Chromium is completely controlled by Google. The key decision makers are all in the Google reporting structure.

Chromium is actually a far more open project than most people imagine.

As well as being open source, it also accepts outside contributions (android does not for example), developers talk in public mailing lists, and even leadership positions in the project can, and often are, taken by non-Google people.


What's wrong with using Chromium though? I understand most of the work being done on it is by Google, but do they control the direction of the project?

I don't think Chromium is that kind of open source project. It doesn't seem that having the FOSS community leading the direction of dev is something they do. If you read some of the docs it seems that Googlers have special privileges and it's quite intertwined.

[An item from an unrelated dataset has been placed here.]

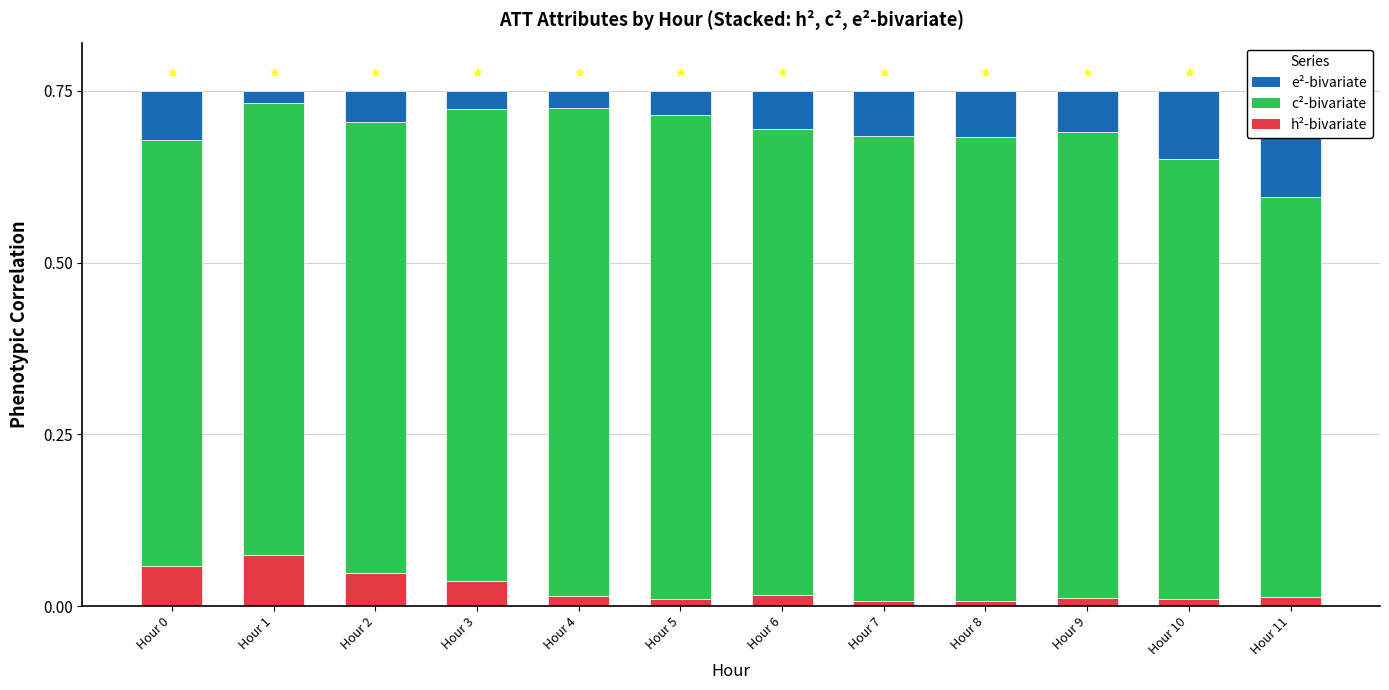

Rank the categories by h²-bivariate value from lowest to highest.

Hour 7, Hour 8, Hour 5, Hour 10, Hour 9, Hour 11, Hour 4, Hour 6, Hour 3, Hour 2, Hour 0, Hour 1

Chromium has a pretty open leadership process. Each subsystem has a small number of people who make technical decisions about the roadmap, and for some subsystems of the browser, none of those people are Google employees. Qualcomm, Microsoft, and Nvidia all have direct leadership control over some Chromium subsystems.

Believe it or not, Chromium/etc (the ones we are referring to here) are open source project with a lot of Google committers, not a Google project that accepts things or not depending on whims.

In fact, the project has a ton of non-google non-drive-by committers (250+ IIRC, it's been a while since i looked ).


Google effectively has the right to veto patches into Chromium. In the worst case, Google could fork Chromium, and since Google controls the build artifacts, in a dispute between Google and Microsoft, it's Google who wields the power.

Chromium is nominally open source - in practice it's controlled by Google employees in any way that matters. So you would literally be handing full control over the web-experience to Google.

Forks of Chromium are not controlled by Google. Google gave up the legal right to restrict what other parties can do with Chromium when they released it under a liberal open-source license. Google has a little influence over Chromium in that the people that designed and implemented Chromium mostly still work for Google.

Google has more control over Mozilla than they do over organizations that have forked Chromium because about 90% of Mozilla's revenue comes from Google.


Chromium is open source but also principally developed and maintained by Google

I'm not sure I understand why you think Chromium is supposed to be community driven. Chromium is an open-source project that has a lot of Google and non-Google contributors (for example, Microsoft), but all of the main decision-makers are working on Chromium on behalf of their companies, and the majority of decision-makers are employed by Google.

Google owns and controls the chromium project, if they don't like a patch, its not getting merged.